Hoelzle then flashed a picture on the screen of six fire trucks at a Google data center. "I can't tell you what happened, but it's not about one machine going down," he said. He didn't disclose when the incident occurred. "No users were harmed in this picture," he added.
To cope with outages of a variable nature, Google built the Google File System, which was closely geared to Google's search computing tasks and had a high tolerance for server failures.
Google operations are built around large files that are broken down into 64-Mbyte chunks and scattered across multiple "chunk servers." A description of each file, its number of chunks, and chunk locations are kept on a master server. Each 64-Mbyte chunk is also replicated on two other servers, so a total of three copies are kept with the path to each retained by the master server.
By scattering its files across many Red Hat Linux servers, Google gains reliability at a low cost. The master server regularly polls chunk servers with a heartbeat message, asking if they're alive. If it fails to get an answer, or if a quick check of the contents on a server indicates that its data has been corrupted, the master server sets about creating a new 64-Mbyte chunk on another server, "usually in a matter of minutes," Hoelzle explained.
Google suffers the loss of a file only if all three copies of the chunk, each on a different server, are lost simultaneously, Hoelzle said. Such a loss would require a lengthy rebuilding process by collecting replacement data off the Web.
Google has indexed the Web through its many Web crawlers that send back summaries of the Web sites they find. Building an index of the Web is a large task that "takes several days on hundreds of machines," he said. The index is renewed constantly.
To search the index quickly, Google breaks it "into pieces called shards," scattered across servers so they may be searched in parallel, each server coming up with part of the answer to a question and feeding it back for aggregated results.

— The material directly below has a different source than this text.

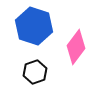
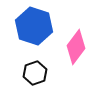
black hexagon: moved 1 px down
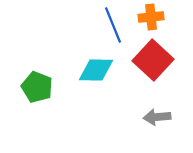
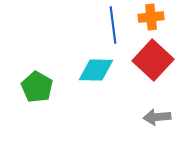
blue line: rotated 15 degrees clockwise
green pentagon: rotated 8 degrees clockwise
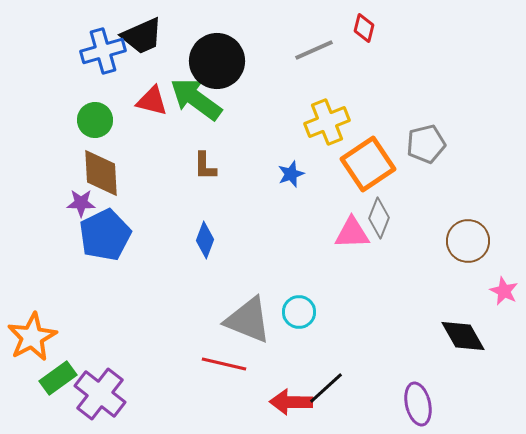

Google's file system, indexing technology, and grid of commodity servers allow it to achieve search times of a quarter of a second on a typical query. The replication and constant heartbeat messaging built into the file system gives it high reliability and availability, he noted.
In addition, as Google servers parse queries, they break them down into smaller tasks and make one trip to the database for a result that may satisfy many users. The process is called "map reduction." Hoelzle said Google once "lost 1,800 of 2,000 map-reduction machines in a large-scale maintenance incident." Because of the load balancing built into the system, Google still completed all queries by steering uncompleted tasks to the machines that showed they had processing power.
"You want to split that huge task into many small tasks, spread across many machines," Hoelzle said. This architecture "makes failure recovery easy. If worker W dies, re-execute the tasks done by that worker elsewhere."